### PASSAGE TO READ
»»

You also quote them as saying that the CPPA are a research group, not a lobby group, yet their home page says that they are "concerned with issues of social, economic and environmental justice." and also " the CCPA is one of Canada’s leading progressive voices in public policy debates".
I suspect that they say they are not a lobby group because if they admitted it, it might threaten their status as a charity, although I am not an expert on charitable tax status.
As a counter to your point that no NDs are on the CTS board, I will point out that none of the CCPA staff in BC have any background in business. See:
http://www.policyalternatives.ca/offices/bc/about/staff
At a similar link, the BC CCPA board of directors simply lists 15 names in alphabetical order. I started going through that list and googling them:
Lynn Bueckert - pops up as Director of Research and Campaigns, BCGEU
Michael Byers - UBC Global Politics Prof.
Jim Chorostecki - Executive Director, BC Federation of Labour
Marcy Cohen - Her Linkedin profile lists her as "past reserach [sic] and policy director Hospital Employees' Union"
Need I go on?
Libertarians are Conservatives too gutless to admit being Neo-Cons. Too afraid to show who their donors are.
Mr. Tieleman may be a fine journalist but a great journalist wouldn't be doubting Lanigan's claim that the vast amount of donations are personal and well under the $1,000 mark.Anyone working in the field raising funds can attest to that.

««

### ACTIONS TO TAKE
1) List the names of the board members that the comments about the CCPA say the writer looked up online.
2) Continue the comments about the CCPA, picking up after their last sentence.

### DATA EXTRACT
»»

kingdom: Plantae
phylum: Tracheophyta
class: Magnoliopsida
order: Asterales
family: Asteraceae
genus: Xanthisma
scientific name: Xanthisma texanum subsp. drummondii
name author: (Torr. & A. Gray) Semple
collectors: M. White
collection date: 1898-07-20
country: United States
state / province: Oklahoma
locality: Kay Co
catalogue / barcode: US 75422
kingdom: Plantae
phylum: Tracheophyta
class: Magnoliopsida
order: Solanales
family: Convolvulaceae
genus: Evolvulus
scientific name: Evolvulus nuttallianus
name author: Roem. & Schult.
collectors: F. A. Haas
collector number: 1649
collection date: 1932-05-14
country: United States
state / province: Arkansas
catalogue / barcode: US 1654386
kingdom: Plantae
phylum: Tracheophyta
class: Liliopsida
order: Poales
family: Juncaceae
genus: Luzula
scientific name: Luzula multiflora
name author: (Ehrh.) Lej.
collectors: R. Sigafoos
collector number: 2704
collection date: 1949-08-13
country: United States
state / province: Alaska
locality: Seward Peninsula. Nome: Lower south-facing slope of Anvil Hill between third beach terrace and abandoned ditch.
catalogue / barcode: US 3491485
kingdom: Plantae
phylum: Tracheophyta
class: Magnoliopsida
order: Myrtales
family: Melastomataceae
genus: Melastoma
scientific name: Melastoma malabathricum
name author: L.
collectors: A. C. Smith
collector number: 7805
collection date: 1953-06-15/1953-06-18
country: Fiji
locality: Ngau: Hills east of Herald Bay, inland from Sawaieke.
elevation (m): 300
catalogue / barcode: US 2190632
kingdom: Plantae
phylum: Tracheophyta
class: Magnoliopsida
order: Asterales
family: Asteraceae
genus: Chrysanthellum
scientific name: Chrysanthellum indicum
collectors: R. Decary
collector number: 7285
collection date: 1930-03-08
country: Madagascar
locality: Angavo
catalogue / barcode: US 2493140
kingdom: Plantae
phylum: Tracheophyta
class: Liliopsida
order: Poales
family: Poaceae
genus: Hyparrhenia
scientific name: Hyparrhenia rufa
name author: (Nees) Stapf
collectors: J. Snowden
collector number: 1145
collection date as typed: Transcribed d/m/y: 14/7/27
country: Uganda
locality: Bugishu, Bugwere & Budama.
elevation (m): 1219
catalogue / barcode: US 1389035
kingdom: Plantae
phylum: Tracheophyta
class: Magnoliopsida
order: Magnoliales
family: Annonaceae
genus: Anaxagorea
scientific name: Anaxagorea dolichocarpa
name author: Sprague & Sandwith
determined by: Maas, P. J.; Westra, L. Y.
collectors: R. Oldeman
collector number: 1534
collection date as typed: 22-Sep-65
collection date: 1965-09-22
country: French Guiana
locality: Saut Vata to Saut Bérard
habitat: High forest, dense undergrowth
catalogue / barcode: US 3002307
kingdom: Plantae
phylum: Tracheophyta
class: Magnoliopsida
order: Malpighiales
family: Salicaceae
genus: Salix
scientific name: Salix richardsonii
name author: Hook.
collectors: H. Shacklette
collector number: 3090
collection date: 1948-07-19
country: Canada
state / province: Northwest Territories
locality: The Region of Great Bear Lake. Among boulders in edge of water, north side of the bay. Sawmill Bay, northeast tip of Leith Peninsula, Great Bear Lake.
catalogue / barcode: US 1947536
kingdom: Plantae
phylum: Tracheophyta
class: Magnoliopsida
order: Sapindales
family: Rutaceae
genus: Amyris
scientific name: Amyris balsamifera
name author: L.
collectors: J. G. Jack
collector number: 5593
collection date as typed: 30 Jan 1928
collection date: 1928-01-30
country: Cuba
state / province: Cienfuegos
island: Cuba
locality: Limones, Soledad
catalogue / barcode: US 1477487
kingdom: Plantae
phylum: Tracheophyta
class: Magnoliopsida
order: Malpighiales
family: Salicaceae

««

### OUTPUTS BY TASK
1)
Lynn Bueckert
Michael Byers
Jim Chorostecki
Marcy Cohen

2)
They are much like their cousins at the Fraser Institute.
This approach is typical of many special interest lobby groups. In terms of the financial influence of a few large backers (versus genuinely wide-spread support), the size of each donation received is less relevant than the total cumulative amount of donations from each particular donor each year,and a donors' proportionate share of all donations in the end. Because one influential donor may give dozens of donations (or more) of less than $1000 each, but they add up to a lot more at the end of the year. That's a more true measure of the range of influence/support from particular donors.
Bill, shall we now talk about lack of transparency and democracy in some trade unions? No. I didn't think so.
Actually Anon Oct 1 - why don't we do just that? Bring it on.